(公財)経団連国際教育交流財団日本人大学院生奨学生留学報告

2年間のトルコ留学を終えて

鈴木 伸吾 (すずき しんご)
2015年度奨学生
慶應義塾大学大学院からトルコ共和国/ボアジチ大学に留学

首相府オスマン古文書館入口前で友人の大学院生と
Tahan家の皆と、イスタンブル郊外のカフェで
(右下から2番目筆者、その下は妻)

現在の観察を通じて100年以上前の社会を理解できるほどにコトは単純ではないが、歴史研究者である以上、現地に住み、その社会や風土を肌で感じることが必要不可欠という考えは、この道に進んでから常に持っていた。また現実的な問題として、我々の依拠する歴史資料の大部分は現地にある。いくら史料のデジタル化時代を迎えているとはいえ、長期留学が最善の選択肢であることは間違いない。幸いに私は経団連国際教育交流財団の奨学生に採用され、トルコ共和国イスタンブルのボアジチ大学に2年間の留学をする機会を得た。

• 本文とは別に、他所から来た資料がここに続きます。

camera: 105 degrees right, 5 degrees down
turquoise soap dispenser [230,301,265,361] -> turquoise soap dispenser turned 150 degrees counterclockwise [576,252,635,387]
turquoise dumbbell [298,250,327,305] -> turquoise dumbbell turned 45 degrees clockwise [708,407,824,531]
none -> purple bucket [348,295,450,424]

私の研究テーマは近代オスマン帝国における公衆衛生と都市行政である。19世紀後半になると当時世界的な流行となっていたコレラの影響もあり、帝国内諸都市で近代都市行政が誕生し、公衆衛生の改善が模索された。今のトルコに住んでみると、老若男女問わずトルコ人はどこでもポイ捨てをするが、市の清掃員が箒と塵取りを両手によく掃除をしており、翌朝にはそれなりに綺麗になっている。道路に捨てて、役所がまとめて綺麗にするというあり方は、19世紀後半から変わっていないようである。また背丈以上の大袋をリアカーに装着しペットボトルやダンボールを回収して生計を立てている下層の人々は、ボロや骨を集めた「屑屋」の21世紀の姿だった。衛生観や公共概念など、特殊なのはむしろ自分の属する日本社会の方であるという発見も多くあり、この2年間の留学は、自身と自身の属する社会を相対化するという意味でも良い機会にもなった。

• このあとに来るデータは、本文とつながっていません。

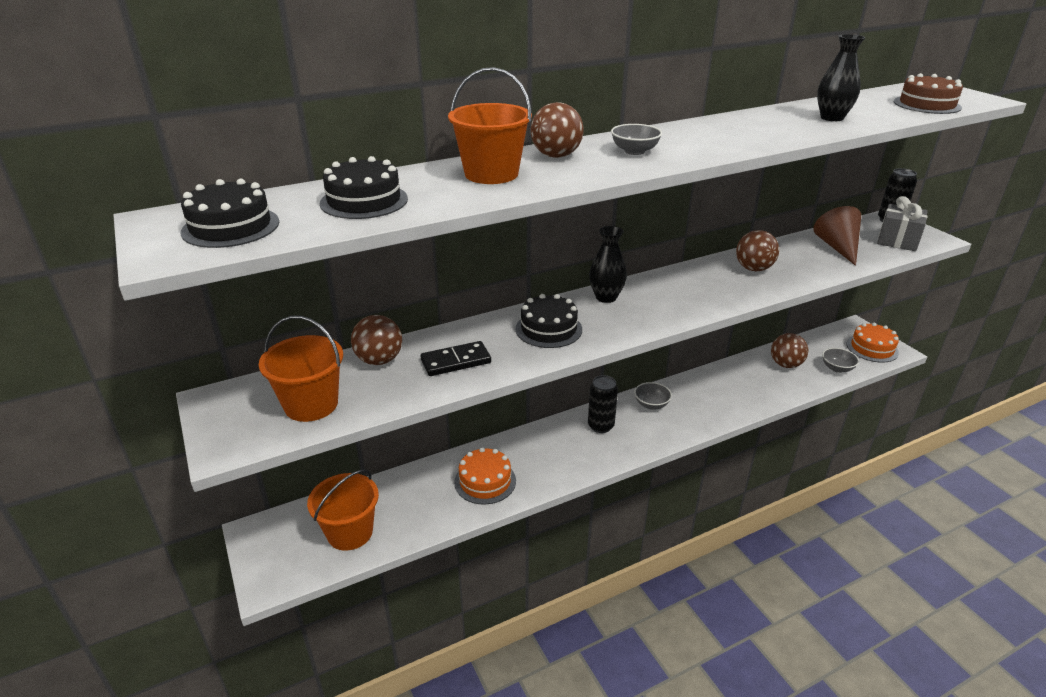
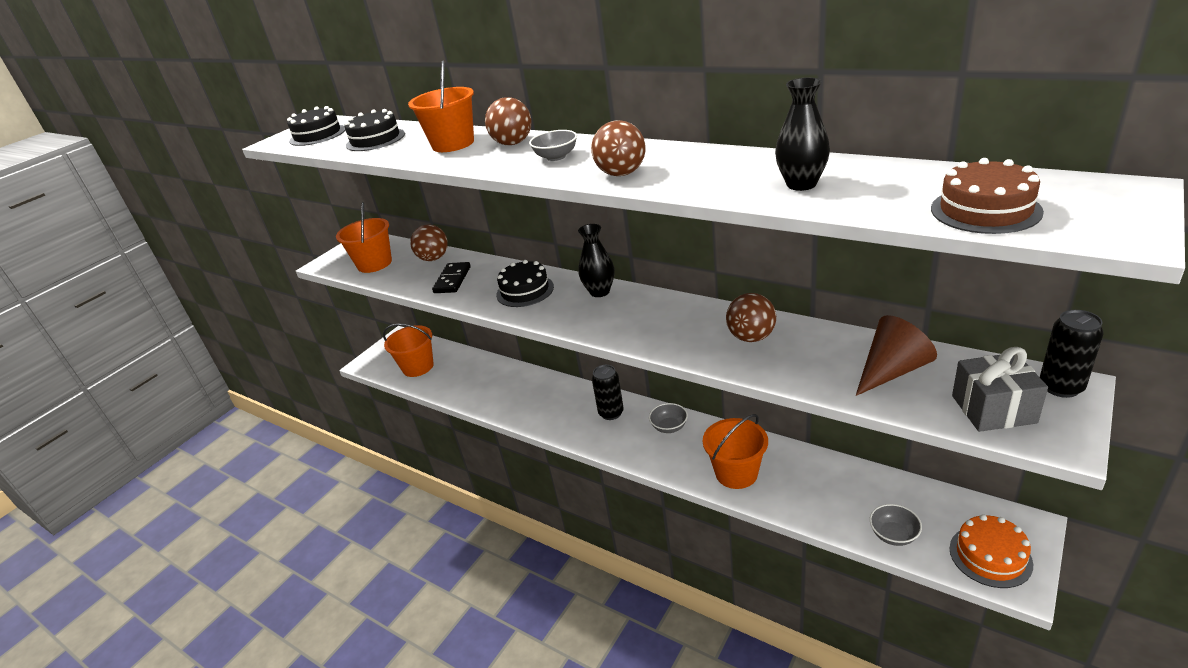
camera: 65 degrees right, 0 degrees up
black domino [421,341,491,376] -> black domino turned 60 degrees clockwise [432,262,471,293]
orange cake [454,447,516,505] -> none
brown ball [771,333,808,368] -> brown ball moved to [591,120,646,176]
none -> orange bucket [703,414,768,489]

修士論文では地方新聞を読み込み、「民」の側の史料からこの問題に取り組んだが、留学中は首相府オスマン古文書館に収蔵されている行政文書を中心に、「官」の側の史料を読み漁った。私を含め文書館に毎日通う常連は、同じ博士課程の学生が多く、同世代の研究者とチャイを飲みながら親交を深められたことも、留学通じて得た大切なものの一つである。ここは18時頃には閉まるが、近年トルコでは24時間開館の公共図書館も出てきている。友人と共に文書館から公共図書館や大学図書館に「はしご」して日が変わるまで勉強することもあった。

この二年間、トルコは激動の時だった。相次ぐテロ、クーデター未遂、憲法改正…。特にクーデターから憲法改正に至る一連の政治変動を近くから見ることができたのは、今となっては得難い経験だったと言える。クーデターの際に路上に出て抗議した人々を見たときには、トルコのマンパワーの強さに驚いた。他方、こうした「民意」が、良くも悪くも集権的体制の強化に帰結するという民主主義のジレンマも、現地の政治変動からリアリティのあるものとして感じ取れた。

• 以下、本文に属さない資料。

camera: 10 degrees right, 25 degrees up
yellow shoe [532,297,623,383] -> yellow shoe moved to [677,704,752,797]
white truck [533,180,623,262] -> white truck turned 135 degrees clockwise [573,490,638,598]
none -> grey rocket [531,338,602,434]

留学から帰国した現在は、現地で収集した史料を読み進め、論文投稿と博士論文執筆の準備をすすめている。オスマン語史料に加え、英仏の公文書館やギリシアの諸研究所で集めた史資料も併せて、文明の交差する多文化社会の経験した「近代」という時代を炙り出していきたい。最後に、このような貴重な機会を与えてくださった経団連国際教育交流財団の皆様に、心より感謝申し上げたい。